Por: PAULO DE TARSO LYRA

 

Uma decisão tomada ontem pela Casa Civil restringiu as possibilidades de usos de aviões da Força Aérea Brasileira (FAB) pela presidente afastada, Dilma Rousseff. De acordo com o documento produzido, que passa a orientar o governo sobre todos os benefícios aos quais a petista tem direito, os aviões da FAB só poderiam ser usados nos deslocamentos entre Brasília e Porto Alegre, onde moram os familiares dela.

Na capital gaúcha, onde participou na tarde de ontem do lançamento do livro A resistência ao golpe de 2016, a petista definiu como “grave” a restrição de seus voos. “Hoje, teve uma decisão da Casa Civil, ilegítima e interina, cujo objetivo é proibir que eu viaje. Vejam bem, vocês têm que ficar alegres. Meu direito de viagem parece que é só de Brasília para Porto Alegre. Mas não podem ficar alegres porque é um escândalo que eu não possa viajar pro Rio, pro Pará, pro Ceará. Isso é grave”, disse a presidente afastada.
******
● **Detalhes do problema**:
Redigite a parte do trecho sobre os voos da FAB que vai de "Uma decisão tomada" até "os familiares dela.", incluindo ambos os extremos.

● **Material fornecido**:
******
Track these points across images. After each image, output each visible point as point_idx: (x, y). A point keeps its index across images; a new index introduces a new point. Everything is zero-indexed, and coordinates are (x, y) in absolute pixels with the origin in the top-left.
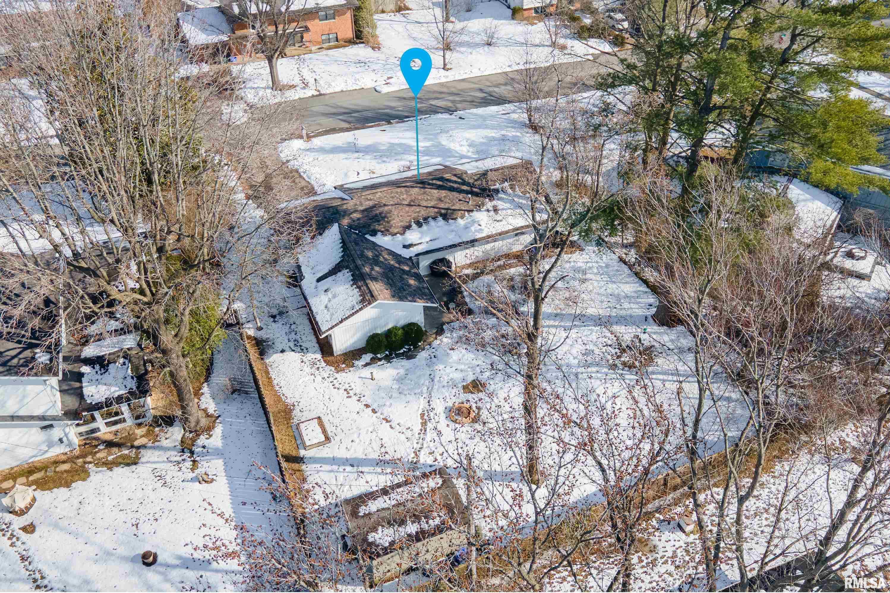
******
● **Resultado do exercício**:
Uma decisão tomada ontem pela Casa Civil restringiu as possibilidades de usos de aviões da Força Aérea Brasileira (FAB) pela presidente afastada, Dilma Rousseff. De acordo com o documento produzido, que passa a orientar o governo sobre todos os benefícios aos quais a petista tem direito, os aviões da FAB só poderiam ser usados nos deslocamentos entre Brasília e Porto Alegre, onde moram os familiares dela.